CS “Rufus” Churcher, the University of Toronto paleontologist who first characterized the fossil, finds the prospect appealing – and he is encouraged by the potential of genetic technologies to clarify lingering uncertainties around the deer’s origins and evolutionary connections.
“The fact that we only have one animal is frustrating beyond belief,” said Dr. Churcher, now 97 and retired. “We would like to have more pieces so we can attach it more securely.”
However, investigating the ancestry of the lost deer is about more than solving a paleontological puzzle. “It’s a tangible link to the distant past,” said Rob MacDonald, president of ASI, an archeology consulting firm in Ontario — and its story is a reminder of the risks species face as the climate changes again.
The Royal Ontario Museum is in the middle of a major renovation project. But when his mammal fossil gallery reopens in a year or two, Burton Lim, curator of mammal collections and co-author of the study, said he plans to highlight the metro deer.

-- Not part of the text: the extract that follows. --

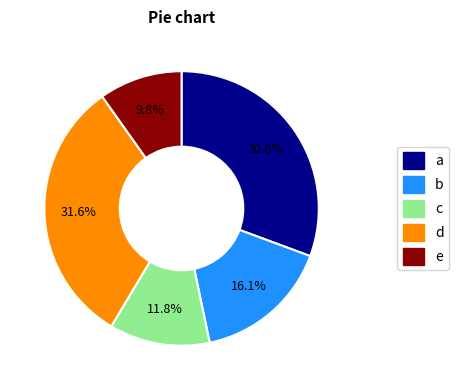

Is there a majority slice in this chart?

No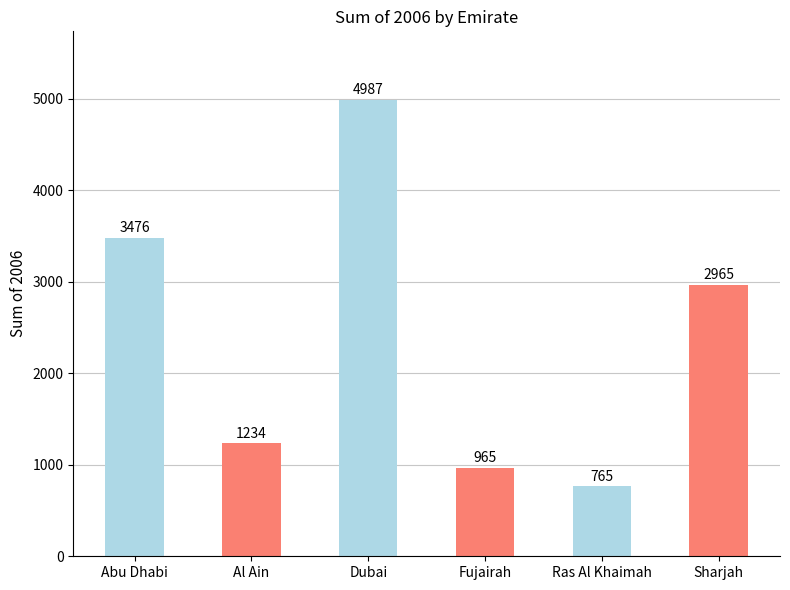

Which category has the lowest value across all series?

Ras Al Khaimah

Buoyed by the new DNA discoveries, Dr Lim hopes the exhibition will spark public interest, highlighting how a single local fossil, discovered by chance during subway excavations, preserved for decades in a museum and re-examined with modern technology, can reshape understanding of the region’s natural history and past extinction events.
“It tells us a story that’s not often told,” Dr. Kessler said.